‘This week oy am wurring Dolce & Gabana jeans passed on to me boy moy discerning nephew, Bas. He’s good to his old ooncle is moy nephew, Bas.’
Don’t you reckon there’s nothing like a good western? My daughter and I watched a great one over the course of two extended suppers in front of the telly (a thing which of course, you understand, we rarely do in this civilised home). Robert Aldrich’s ‘Ulzana’s Raid’ is a thoughtful, morally complex film starring the incomparable Burt Lancaster. It’s cavalry versus the Apaches set in the desert of southern Arizona and I commend it most heartily to you.
I was never a big fan of Led Zeppelin for some reason. But I watched an hour long programme on Robert Plant (‘In his own words’) and I really warmed to the curly haired gentleman. So I borrowed the hit record he made with Alison Krause from our extraordinary music library in Brive. Behold, it is just about as good as they say. Their voices work together in wondrous harmony and the music is often uplifting.
This week, too, I have been re-discovering The Doors, trying to get over that feeling of bombast that I often associate with Jim Morrison. ‘Light My Fire’ and ‘Riders On The Storm’ are still matchless, but there’s much more to them besides.
The helio-eccentric Sun Ra |
On Monday morning over coffee, I allowed myself the time to listen to – really listen to – a wonderful album by Lloyd Miller & the Heliocentrics that goes by the same title. It came out a few months ago on Strut, that most cultivated of small independent labels. Lloyd Miller himself is a bit of an independent: a maverick figure on the periphery of the jazz scene. It’s a little like ‘Sun Ra visits the Middle East’, but without the avant-garde assaults of the star ship Arkestra. Just beautiful, captivating, atmospheric jazz of the first order.

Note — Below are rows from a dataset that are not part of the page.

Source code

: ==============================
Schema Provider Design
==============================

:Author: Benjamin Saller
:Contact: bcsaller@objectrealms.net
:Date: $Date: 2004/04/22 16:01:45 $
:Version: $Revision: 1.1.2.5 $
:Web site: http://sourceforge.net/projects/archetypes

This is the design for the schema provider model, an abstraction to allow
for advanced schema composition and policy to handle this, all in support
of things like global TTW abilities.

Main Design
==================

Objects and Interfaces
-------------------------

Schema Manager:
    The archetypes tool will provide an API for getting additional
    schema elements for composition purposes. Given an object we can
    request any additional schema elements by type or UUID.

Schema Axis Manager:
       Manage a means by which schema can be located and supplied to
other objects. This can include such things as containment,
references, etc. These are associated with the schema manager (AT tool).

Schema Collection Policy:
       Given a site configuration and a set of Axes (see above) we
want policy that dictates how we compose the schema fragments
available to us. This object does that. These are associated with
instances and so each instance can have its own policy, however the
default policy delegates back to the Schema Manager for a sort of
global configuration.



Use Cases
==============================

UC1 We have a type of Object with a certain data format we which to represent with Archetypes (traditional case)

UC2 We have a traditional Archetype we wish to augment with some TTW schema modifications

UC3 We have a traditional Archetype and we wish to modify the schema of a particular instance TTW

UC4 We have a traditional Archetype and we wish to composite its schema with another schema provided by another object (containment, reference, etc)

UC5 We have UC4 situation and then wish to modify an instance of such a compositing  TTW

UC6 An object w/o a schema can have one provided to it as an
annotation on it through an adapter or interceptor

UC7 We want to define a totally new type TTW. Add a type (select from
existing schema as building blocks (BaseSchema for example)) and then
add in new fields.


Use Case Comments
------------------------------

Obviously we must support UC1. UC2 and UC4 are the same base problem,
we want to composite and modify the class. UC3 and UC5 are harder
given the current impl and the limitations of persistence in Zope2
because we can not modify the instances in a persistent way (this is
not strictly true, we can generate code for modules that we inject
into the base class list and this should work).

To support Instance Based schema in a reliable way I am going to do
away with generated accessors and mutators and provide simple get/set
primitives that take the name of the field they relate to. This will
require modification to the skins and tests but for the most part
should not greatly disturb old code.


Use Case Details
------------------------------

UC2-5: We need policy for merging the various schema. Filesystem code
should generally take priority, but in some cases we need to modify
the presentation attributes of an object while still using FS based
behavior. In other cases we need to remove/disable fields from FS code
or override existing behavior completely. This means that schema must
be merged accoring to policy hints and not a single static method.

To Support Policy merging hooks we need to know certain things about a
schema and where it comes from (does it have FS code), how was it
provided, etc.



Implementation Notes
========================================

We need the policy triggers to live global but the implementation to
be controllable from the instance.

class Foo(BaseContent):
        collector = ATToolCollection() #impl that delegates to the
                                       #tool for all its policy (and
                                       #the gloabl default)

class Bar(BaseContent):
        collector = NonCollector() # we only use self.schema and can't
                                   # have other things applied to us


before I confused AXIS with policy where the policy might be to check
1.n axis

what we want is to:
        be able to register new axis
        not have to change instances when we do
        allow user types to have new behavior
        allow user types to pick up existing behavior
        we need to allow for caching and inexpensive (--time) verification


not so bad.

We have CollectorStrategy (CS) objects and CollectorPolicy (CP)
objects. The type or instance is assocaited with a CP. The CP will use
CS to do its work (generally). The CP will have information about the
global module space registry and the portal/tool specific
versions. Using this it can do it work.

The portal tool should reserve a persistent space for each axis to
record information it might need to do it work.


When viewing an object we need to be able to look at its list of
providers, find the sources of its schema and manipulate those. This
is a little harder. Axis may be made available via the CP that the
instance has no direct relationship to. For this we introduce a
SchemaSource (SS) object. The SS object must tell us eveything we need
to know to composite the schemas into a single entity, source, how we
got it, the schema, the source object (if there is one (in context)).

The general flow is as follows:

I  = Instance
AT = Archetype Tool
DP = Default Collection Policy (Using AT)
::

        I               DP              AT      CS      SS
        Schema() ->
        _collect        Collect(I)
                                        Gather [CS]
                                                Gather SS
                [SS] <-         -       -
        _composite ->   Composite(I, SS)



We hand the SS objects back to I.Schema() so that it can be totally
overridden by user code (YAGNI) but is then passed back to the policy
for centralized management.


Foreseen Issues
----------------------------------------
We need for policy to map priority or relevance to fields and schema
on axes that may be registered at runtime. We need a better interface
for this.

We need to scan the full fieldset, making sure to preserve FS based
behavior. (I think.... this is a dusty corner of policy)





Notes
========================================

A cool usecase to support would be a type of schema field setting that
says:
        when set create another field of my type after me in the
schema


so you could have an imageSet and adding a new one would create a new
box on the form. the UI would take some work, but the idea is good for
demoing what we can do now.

I’ve also been re-discovering Duke Pearson’s ‘The Right Touch’ on Blue Note. It has been gathering dust on the shelves for far too long. There are seven tight Pearson compositions beautifully arranged for an octet that features Stanley Turrentine’s bluesy tenor and Freddie Hubbard’s elegant trumpet. Anyone who likes the music of Oliver Nelson should investigate this. Forthwith!